[[ Passage to read open ]]
The misinformation spike will hit a public that has grown accustomed to the intensity, even as it has left us exhausted and irritable. We may notice the change, but only because it inflames a preexisting condition. And, so, misinformation and online culture experts wonder: What has the modern political Internet done to us, and could the Impeachment Internet make it worse?
“This reminds me, in a strange way, of yoga,” wrote Whitney Phillips, an assistant professor of communication at Syracuse University who studies media manipulation and troll culture, in an email. “What happens when you practice regularly is that you create space in your body and mind – more space for deeper stretches, and more space for more awareness.”
“What the Trump era requires,” Phillips said, “is a kind of dark psychic yoga that also creates space. More space for more vexation, and more space for more tolerance for that vexation.”
We’ve been stretching for a long time.
Misinformation online often feels like deja vu. The specifics might change, but the mechanisms remain the same. Pizzagate was a baseless conspiracy theory that went viral just after the 2016 elections; it accused a Washington pizza place of harboring a pedophile ring with connections to the Clintons and other Democrats. The pattern repeated with QAnon, a sprawling conspiracy theory that also accuses the Clintons and other Democrats of being involved in child sex-trafficking. In both cases, the theory moved from the fringes to the mainstream due to the aggressiveness of the pro-Trump Internet and the curiosity of the mainstream media.
“They are already invoking Hillary Clinton and George Soros as blame/explanation for what’s happening in Ukraine, for gods sake,” Binkowski wrote. Soros is a billionaire liberal philanthropist long viewed by the right as a boogeyman. “They are the exact same as what got pushed on us in 2016. It’s insulting, really.”
[[ Passage to read closed ]]
[[ Data to examine open ]]
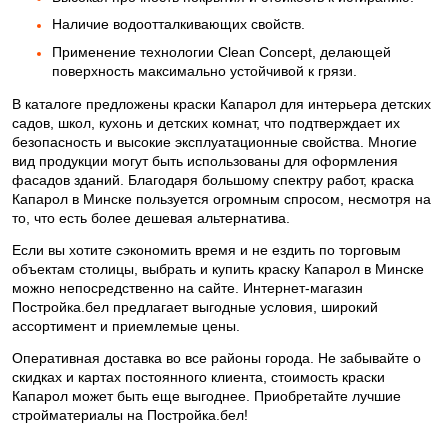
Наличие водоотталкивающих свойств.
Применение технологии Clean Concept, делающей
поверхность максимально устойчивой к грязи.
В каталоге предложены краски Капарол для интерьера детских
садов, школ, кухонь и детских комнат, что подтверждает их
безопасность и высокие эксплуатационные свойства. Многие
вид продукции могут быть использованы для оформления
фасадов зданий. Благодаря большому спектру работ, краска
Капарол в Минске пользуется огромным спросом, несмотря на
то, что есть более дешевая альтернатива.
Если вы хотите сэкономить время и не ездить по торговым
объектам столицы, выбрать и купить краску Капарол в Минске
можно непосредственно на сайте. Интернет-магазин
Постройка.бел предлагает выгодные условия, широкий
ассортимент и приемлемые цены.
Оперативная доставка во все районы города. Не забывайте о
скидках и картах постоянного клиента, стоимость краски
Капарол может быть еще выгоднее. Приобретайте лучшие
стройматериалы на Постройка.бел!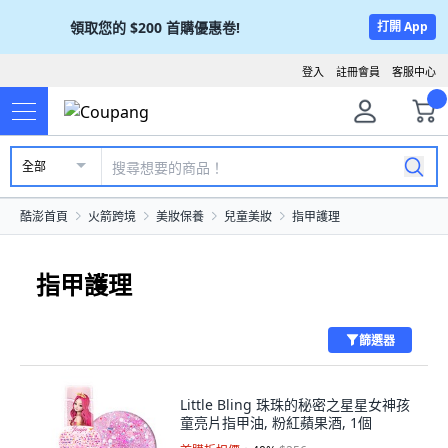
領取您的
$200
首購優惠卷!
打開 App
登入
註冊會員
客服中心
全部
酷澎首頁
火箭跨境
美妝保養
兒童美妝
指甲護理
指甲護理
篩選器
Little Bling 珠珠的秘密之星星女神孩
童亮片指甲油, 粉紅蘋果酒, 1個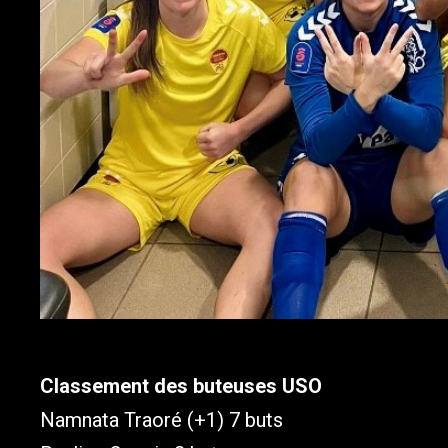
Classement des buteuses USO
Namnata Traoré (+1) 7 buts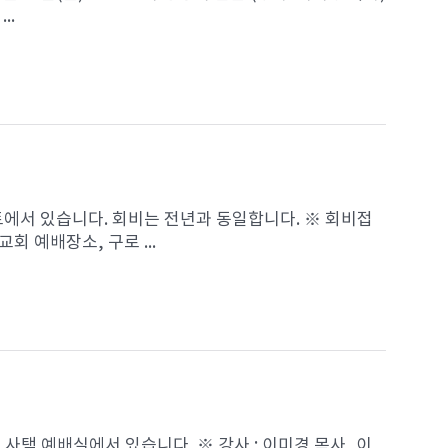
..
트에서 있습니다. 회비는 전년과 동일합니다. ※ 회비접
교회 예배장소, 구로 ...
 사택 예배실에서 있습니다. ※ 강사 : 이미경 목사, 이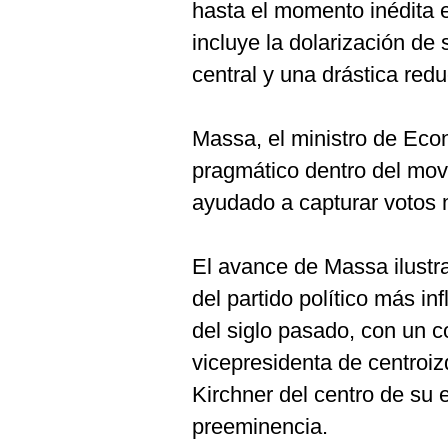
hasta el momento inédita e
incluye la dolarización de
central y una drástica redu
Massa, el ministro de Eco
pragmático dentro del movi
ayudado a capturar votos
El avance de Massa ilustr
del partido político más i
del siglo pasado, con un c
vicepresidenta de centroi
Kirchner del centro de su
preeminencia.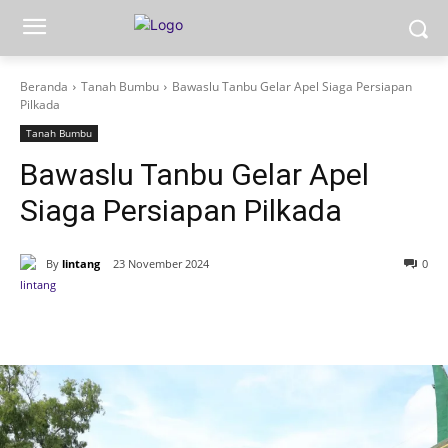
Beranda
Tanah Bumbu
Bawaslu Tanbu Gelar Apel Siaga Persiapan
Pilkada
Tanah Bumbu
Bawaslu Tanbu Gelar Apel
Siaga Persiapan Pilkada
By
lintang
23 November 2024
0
[[ Data to examine closed ]]
[[ Data to examine open ]]
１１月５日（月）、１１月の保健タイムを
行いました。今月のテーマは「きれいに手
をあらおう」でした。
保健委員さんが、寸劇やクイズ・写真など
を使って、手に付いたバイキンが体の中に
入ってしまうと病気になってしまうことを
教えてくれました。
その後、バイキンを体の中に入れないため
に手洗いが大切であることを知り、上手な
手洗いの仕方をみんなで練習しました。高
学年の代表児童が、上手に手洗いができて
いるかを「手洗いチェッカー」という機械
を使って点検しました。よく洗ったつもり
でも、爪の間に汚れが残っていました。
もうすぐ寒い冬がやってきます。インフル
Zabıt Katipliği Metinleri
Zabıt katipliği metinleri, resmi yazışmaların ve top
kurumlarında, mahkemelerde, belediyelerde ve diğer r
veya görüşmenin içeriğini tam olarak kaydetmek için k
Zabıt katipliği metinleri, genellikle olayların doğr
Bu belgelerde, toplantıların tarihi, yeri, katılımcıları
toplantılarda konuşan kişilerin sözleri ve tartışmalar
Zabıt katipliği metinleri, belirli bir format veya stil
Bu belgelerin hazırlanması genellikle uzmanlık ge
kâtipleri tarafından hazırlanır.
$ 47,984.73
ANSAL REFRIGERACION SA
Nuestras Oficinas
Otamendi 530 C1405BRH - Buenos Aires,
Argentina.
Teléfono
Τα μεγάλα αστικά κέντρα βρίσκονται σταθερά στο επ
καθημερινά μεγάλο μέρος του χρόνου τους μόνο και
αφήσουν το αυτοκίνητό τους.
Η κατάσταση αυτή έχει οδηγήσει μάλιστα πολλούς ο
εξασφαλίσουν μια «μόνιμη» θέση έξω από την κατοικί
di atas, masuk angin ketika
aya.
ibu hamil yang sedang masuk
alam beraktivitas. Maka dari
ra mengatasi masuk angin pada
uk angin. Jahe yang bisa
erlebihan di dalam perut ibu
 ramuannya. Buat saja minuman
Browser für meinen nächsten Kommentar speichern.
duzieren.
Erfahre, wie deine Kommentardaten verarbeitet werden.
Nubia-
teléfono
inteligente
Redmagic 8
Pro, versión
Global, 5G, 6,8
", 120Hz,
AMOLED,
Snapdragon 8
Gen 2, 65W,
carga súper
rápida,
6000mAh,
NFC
[[ Data to examine closed ]]
• _Tasks and exercises_:
1. Sum up the misinformation passage in two sentences.
2. From the misinformation passage, return word for word the part that opens with the words containing "We’ve been stretching" and closes with "the mainstream media.".

• _Outputs in order_:
1. A surge of misinformation around impeachment will reach a public already used to, and worn out by, the intensity of the political Internet. Whitney Phillips likens coping with the Trump era to a "dark psychic yoga" that makes room for more vexation and more tolerance of it, while the passage notes that online misinformation keeps repeating the same mechanisms, as Pizzagate and QAnon moved from the fringes to the mainstream.

2.
We’ve been stretching for a long time.
Misinformation online often feels like deja vu. The specifics might change, but the mechanisms remain the same. Pizzagate was a baseless conspiracy theory that went viral just after the 2016 elections; it accused a Washington pizza place of harboring a pedophile ring with connections to the Clintons and other Democrats. The pattern repeated with QAnon, a sprawling conspiracy theory that also accuses the Clintons and other Democrats of being involved in child sex-trafficking. In both cases, the theory moved from the fringes to the mainstream due to the aggressiveness of the pro-Trump Internet and the curiosity of the mainstream media.